To do -
• a. Answer these questions using the passage on the congressional supercommittee:
(i) How many lawmakers sit on the panel?
(ii) By what date must the panel craft a deficit reduction plan?
(iii) According to the senior Congressional leadership aide, what will go into the sequester?
• b. Extend the passage on the congressional supercommittee past its last sentence.

The special bicameral, bipartisan panel of 12 lawmakers created by Congress to mine the federal budget for $1.2 trillion in spending has arrived at a pivotal point. It has until November 23 to craft a deficit reduction plan. If it doesn’t, automatic cuts kick in, through what’s known as a “sequester.” A sequester is a Congressional bookkeeping mechanism designed to seal off funds from lawmakers.
We’ll soon know if the Congressional Supercommittee lives up to its billing and is a great and powerful wizard. Or really isn’t that super.
One thing’s for sure, though. Toto is already racing about, searching for a curtain And the word on Capitol Hill is that the product the supercommittee might produce is worthy of Oscar Diggs of Omaha.
“They’ll probably do what I said they would do all along. Lop off the low-hanging fruit and the rest will go into the sequester,” lamented one senior Congressional leadership aide.

Point correspondence tracking data -

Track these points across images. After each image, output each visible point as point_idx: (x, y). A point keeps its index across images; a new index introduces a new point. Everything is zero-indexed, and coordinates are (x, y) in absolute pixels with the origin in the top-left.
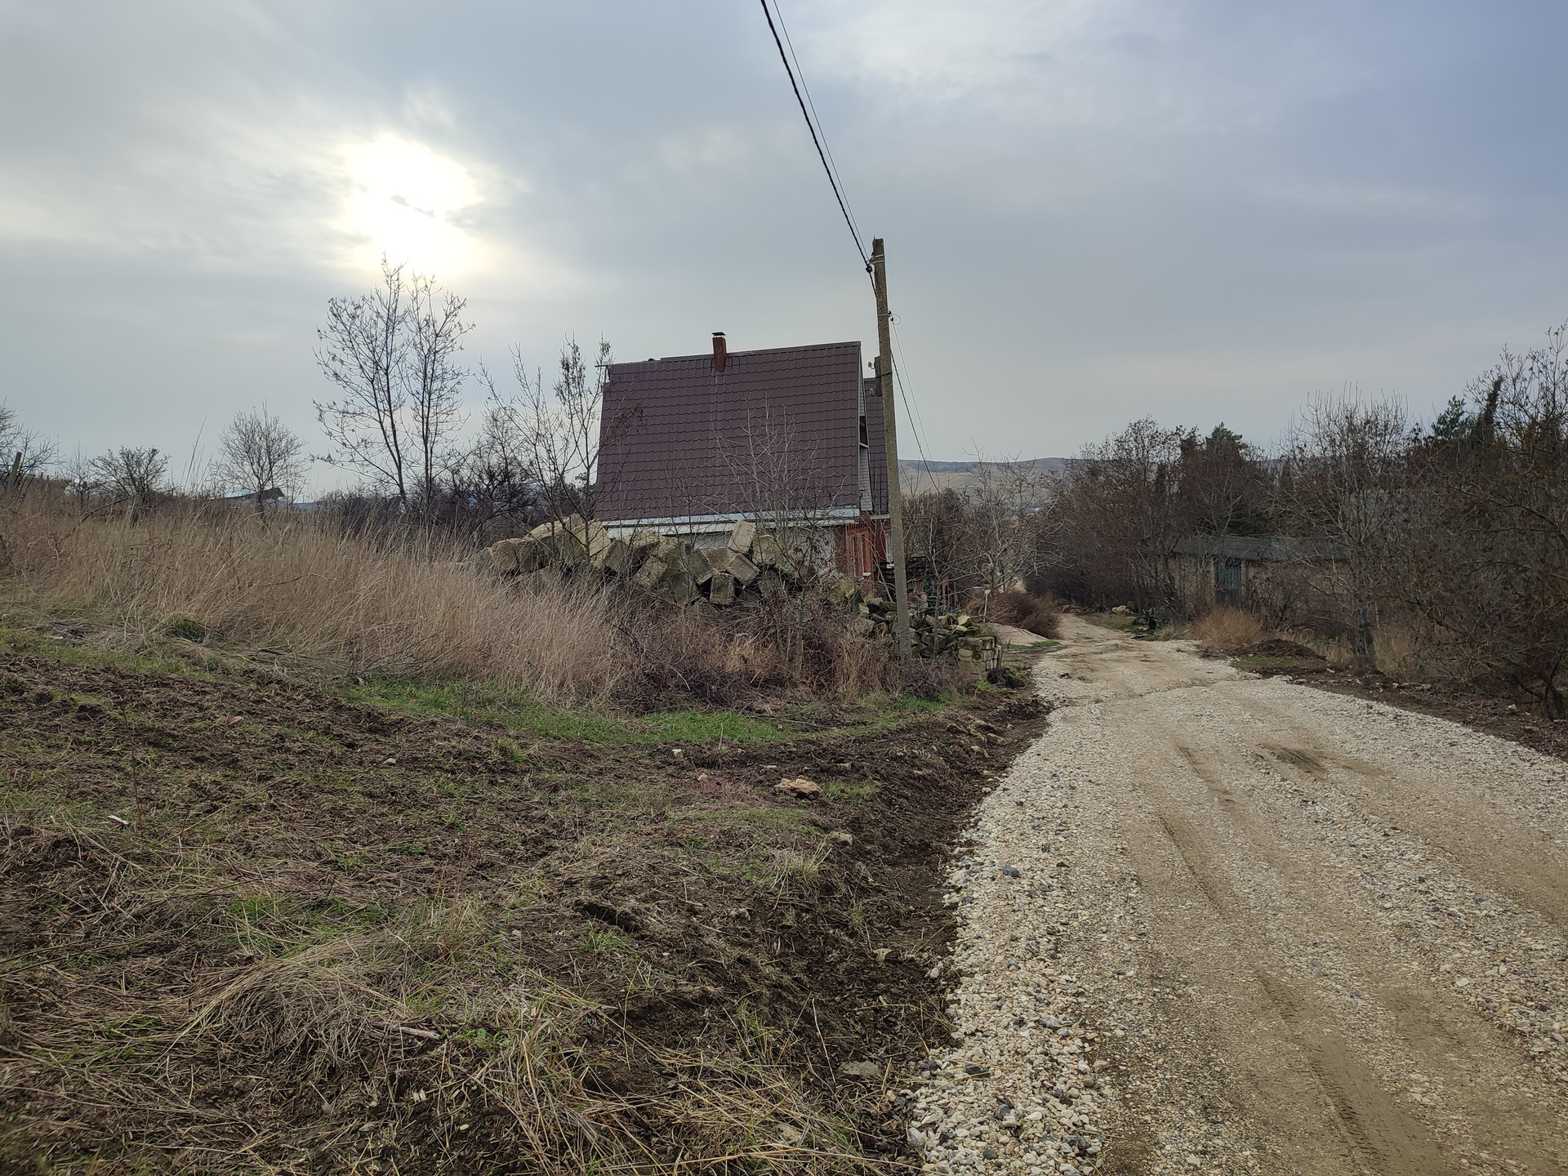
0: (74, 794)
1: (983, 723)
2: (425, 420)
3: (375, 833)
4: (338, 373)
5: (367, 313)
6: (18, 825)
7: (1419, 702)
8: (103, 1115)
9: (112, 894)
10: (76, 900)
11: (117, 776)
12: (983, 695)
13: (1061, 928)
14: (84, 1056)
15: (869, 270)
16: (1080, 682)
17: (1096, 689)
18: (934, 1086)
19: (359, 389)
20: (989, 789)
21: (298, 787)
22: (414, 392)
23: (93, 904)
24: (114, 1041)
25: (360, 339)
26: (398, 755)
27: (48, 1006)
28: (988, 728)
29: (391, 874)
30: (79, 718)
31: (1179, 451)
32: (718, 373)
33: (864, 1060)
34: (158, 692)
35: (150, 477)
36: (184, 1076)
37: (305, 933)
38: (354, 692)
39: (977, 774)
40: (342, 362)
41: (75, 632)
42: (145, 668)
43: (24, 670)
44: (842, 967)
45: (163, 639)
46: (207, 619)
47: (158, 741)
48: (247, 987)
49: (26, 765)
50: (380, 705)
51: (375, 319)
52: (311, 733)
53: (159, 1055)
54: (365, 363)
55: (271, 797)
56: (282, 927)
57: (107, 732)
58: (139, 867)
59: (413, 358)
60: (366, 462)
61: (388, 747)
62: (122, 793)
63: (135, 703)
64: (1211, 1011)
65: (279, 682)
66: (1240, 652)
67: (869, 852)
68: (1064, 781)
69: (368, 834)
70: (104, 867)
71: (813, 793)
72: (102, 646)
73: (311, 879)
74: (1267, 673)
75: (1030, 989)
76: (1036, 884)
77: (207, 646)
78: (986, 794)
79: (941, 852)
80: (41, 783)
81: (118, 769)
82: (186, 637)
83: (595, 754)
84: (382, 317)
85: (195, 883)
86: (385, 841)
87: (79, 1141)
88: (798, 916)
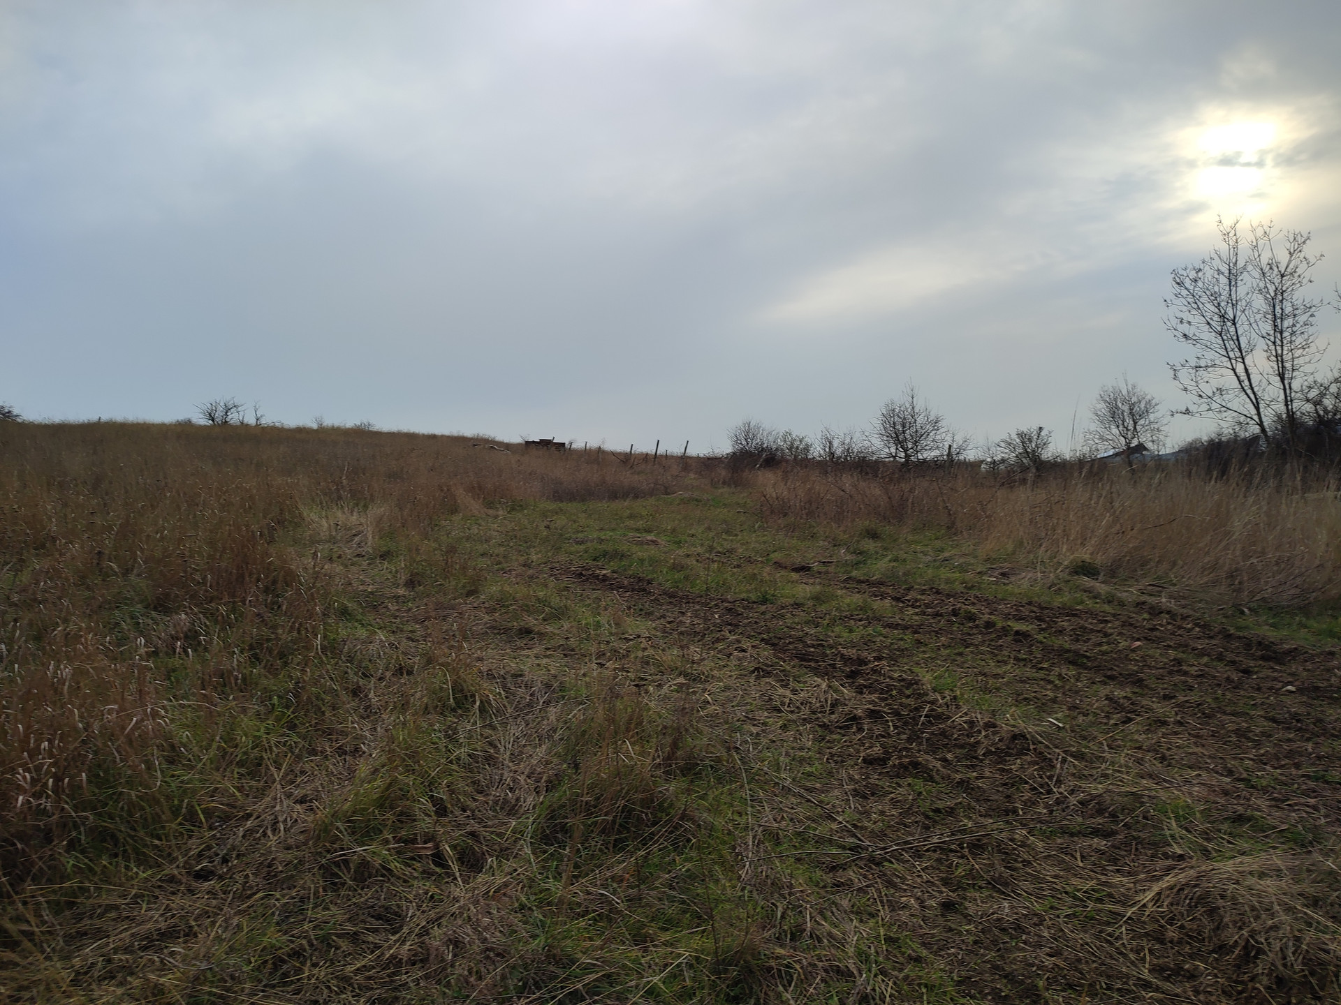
0: (1021, 700)
2: (1280, 359)
3: (1284, 757)
4: (1187, 333)
5: (1209, 273)
6: (986, 719)
8: (1079, 960)
9: (1059, 782)
10: (1034, 782)
11: (1049, 687)
14: (1058, 909)
19: (1209, 344)
21: (1201, 707)
22: (1265, 335)
23: (1047, 788)
24: (1079, 903)
25: (1204, 299)
26: (1296, 683)
27: (1027, 863)
29: (1309, 800)
30: (1015, 640)
34: (1070, 620)
35: (1040, 449)
36: (1139, 948)
37: (1229, 842)
38: (1240, 622)
40: (1189, 323)
41: (1003, 574)
42: (1057, 601)
43: (973, 604)
45: (1068, 578)
46: (1100, 559)
47: (1076, 660)
48: (1184, 881)
49: (985, 675)
50: (1271, 634)
51: (1216, 276)
52: (1206, 659)
53: (1116, 923)
54: (1211, 319)
55: (1177, 714)
56: (1207, 833)
57: (1038, 653)
58: (1076, 763)
59: (1259, 303)
60: (1223, 409)
61: (1285, 675)
62: (1054, 701)
63: (1054, 629)
65: (1169, 612)
69: (1278, 759)
70: (1050, 759)
72: (1025, 583)
73: (1226, 793)
77: (1102, 583)
80: (998, 689)
81: (1050, 682)
82: (1085, 575)
84: (1223, 274)
85: (1123, 782)
86: (1297, 766)
87: (1064, 977)
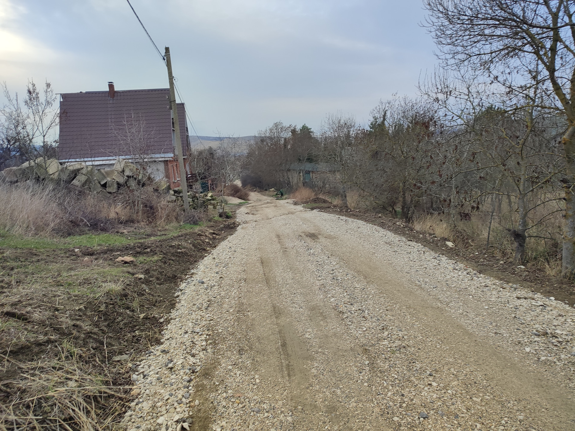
1: (212, 231)
7: (355, 215)
12: (216, 222)
13: (213, 299)
15: (164, 59)
16: (252, 215)
17: (257, 217)
18: (148, 359)
20: (207, 254)
28: (214, 233)
31: (290, 133)
32: (111, 99)
33: (123, 354)
39: (204, 250)
44: (122, 323)
64: (253, 319)
66: (306, 202)
67: (151, 281)
68: (233, 249)
71: (131, 261)
74: (312, 209)
75: (194, 321)
76: (209, 285)
78: (206, 256)
79: (180, 278)
83: (38, 254)
88: (107, 306)
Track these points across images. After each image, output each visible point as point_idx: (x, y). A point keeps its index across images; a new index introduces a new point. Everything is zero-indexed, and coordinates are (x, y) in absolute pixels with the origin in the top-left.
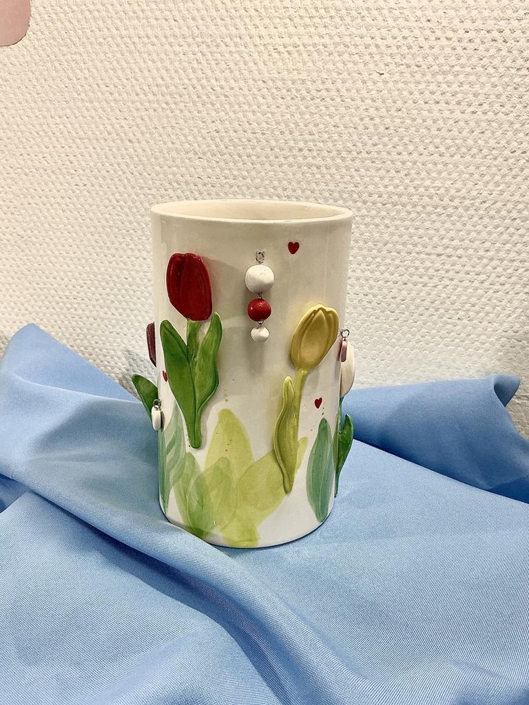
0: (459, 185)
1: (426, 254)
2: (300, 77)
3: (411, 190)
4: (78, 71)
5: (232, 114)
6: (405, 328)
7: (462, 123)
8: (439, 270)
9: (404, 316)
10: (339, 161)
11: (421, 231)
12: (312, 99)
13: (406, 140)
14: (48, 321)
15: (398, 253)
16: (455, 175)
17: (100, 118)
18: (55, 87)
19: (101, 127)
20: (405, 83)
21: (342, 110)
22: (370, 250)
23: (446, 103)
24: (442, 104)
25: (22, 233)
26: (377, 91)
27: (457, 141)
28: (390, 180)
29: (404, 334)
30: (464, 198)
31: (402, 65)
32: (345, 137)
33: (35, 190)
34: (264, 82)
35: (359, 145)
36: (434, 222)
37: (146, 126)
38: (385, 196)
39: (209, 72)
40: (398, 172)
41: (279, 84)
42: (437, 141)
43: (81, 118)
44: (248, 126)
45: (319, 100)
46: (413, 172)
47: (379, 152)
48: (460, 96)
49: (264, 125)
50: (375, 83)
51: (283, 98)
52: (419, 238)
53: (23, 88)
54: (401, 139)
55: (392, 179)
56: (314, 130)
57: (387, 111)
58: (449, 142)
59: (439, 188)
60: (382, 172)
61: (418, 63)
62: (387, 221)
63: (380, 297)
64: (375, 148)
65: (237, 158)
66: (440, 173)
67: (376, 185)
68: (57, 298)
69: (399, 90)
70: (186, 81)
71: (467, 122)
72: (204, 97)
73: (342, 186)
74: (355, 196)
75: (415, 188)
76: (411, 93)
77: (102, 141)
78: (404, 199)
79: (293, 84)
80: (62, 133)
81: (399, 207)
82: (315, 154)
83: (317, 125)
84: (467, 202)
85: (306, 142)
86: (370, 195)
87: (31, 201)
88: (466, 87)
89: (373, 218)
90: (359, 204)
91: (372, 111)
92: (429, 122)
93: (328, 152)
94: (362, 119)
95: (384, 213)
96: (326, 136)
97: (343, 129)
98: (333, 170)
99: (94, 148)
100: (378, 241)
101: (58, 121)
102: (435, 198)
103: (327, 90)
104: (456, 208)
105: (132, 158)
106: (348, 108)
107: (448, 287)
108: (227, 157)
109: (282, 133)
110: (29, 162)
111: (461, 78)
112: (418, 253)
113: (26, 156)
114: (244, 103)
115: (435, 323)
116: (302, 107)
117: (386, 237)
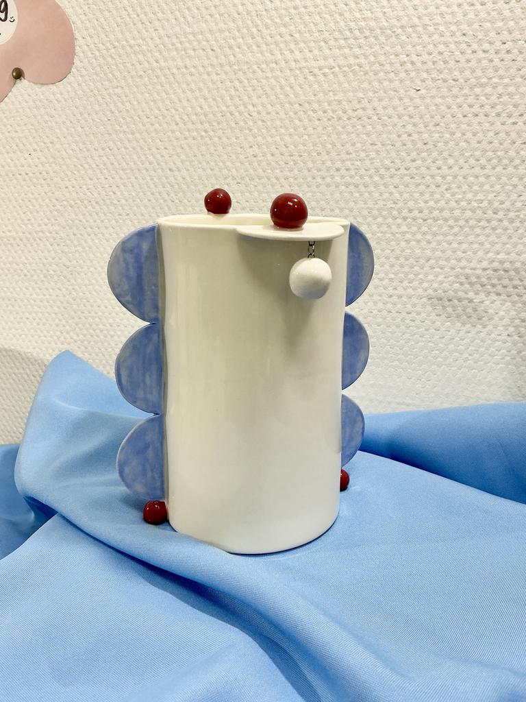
0: (502, 197)
1: (471, 269)
2: (336, 98)
3: (453, 204)
4: (120, 104)
5: (269, 139)
6: (451, 346)
7: (502, 135)
8: (484, 285)
9: (450, 333)
10: (377, 179)
11: (465, 246)
12: (349, 119)
13: (446, 154)
14: (93, 348)
15: (441, 269)
16: (498, 187)
17: (142, 149)
18: (98, 121)
19: (143, 158)
20: (443, 97)
21: (379, 127)
22: (412, 267)
23: (486, 116)
24: (482, 118)
25: (68, 263)
26: (415, 107)
27: (499, 153)
28: (431, 195)
29: (451, 353)
30: (508, 210)
31: (439, 80)
32: (383, 154)
33: (80, 221)
34: (300, 105)
35: (397, 161)
36: (478, 235)
37: (187, 155)
38: (426, 212)
39: (246, 98)
40: (439, 186)
41: (315, 106)
42: (478, 153)
43: (123, 150)
44: (284, 149)
45: (355, 120)
46: (454, 186)
47: (418, 168)
48: (499, 108)
49: (301, 147)
50: (411, 99)
51: (319, 120)
52: (463, 252)
53: (68, 123)
54: (441, 153)
55: (432, 194)
56: (351, 149)
57: (426, 126)
58: (490, 154)
59: (482, 201)
60: (422, 188)
61: (454, 77)
62: (429, 237)
63: (423, 315)
64: (414, 163)
65: (275, 181)
66: (482, 185)
67: (416, 201)
68: (101, 326)
69: (436, 105)
70: (224, 108)
71: (507, 133)
72: (242, 124)
73: (381, 203)
74: (395, 213)
75: (456, 202)
76: (449, 108)
77: (144, 171)
78: (446, 214)
79: (329, 105)
80: (105, 165)
81: (441, 222)
82: (353, 173)
83: (353, 145)
84: (512, 214)
85: (343, 161)
86: (410, 211)
87: (76, 232)
88: (505, 98)
89: (414, 234)
90: (399, 221)
91: (410, 128)
92: (469, 135)
93: (366, 170)
94: (399, 136)
95: (425, 229)
96: (363, 155)
97: (380, 146)
98: (372, 188)
99: (136, 178)
100: (419, 258)
101: (102, 153)
102: (478, 212)
103: (364, 109)
104: (500, 220)
105: (172, 186)
106: (384, 125)
107: (496, 303)
108: (265, 180)
109: (319, 154)
110: (74, 194)
111: (500, 89)
112: (462, 268)
113: (71, 189)
114: (281, 127)
115: (483, 341)
116: (339, 127)
117: (428, 253)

Exercise responses -
• a.
(i) 12
(ii) November 23
(iii) The rest, after the panel lops off the low-hanging fruit

• b.
There are no supercommittee meetings scheduled this weekend as the members continue to chat informally in small groups and on the phone. A few of the members are barely involved at all. In some respects, many Capitol Hill hands are amazed that the supercommittee has made it this long, even outlasting Kim Kardashian’s marriage. Regardless, some supercommittee members seem ready to call it splitsville.
“We want our lives back,” joked Rep. Fred Upton (R-MI), who was picked for the supercommittee thanks to his stewardship of the powerful Energy and Commerce Committee.
The sticking point continues to be taxes. Which is the same issue that confounded negotiators all summer long as they tried to craft a “grand bargain” to hike the debt ceiling, cleave spending and avoid a federal default. Democrats are insisting on tax increases. Republicans are holding the line.
It should come as little surprise that everyone is locked into the same positions where they were this summer. That’s because the political climate hasn’t changed and the players haven’t changed.
At a briefing for reporters earlier this week, House Speaker John Boehner (R-OH) appeared to crack the door open to the possibility of revenues to help the supercommittee forge a package.
“There’s room for revenue but there clearly is a limit to the revenues that may be available,” said Boehner.
That’s the conundrum now facing supercommittee members like Fred Upton.
“At the end of the day, we have to have a real live number,” Upton said, noting that “the dials will have to be moved.”
A “moving of the dials” means the sides agree to compromise, conceding on some issues and accepting small victories on others. But they’re not there yet.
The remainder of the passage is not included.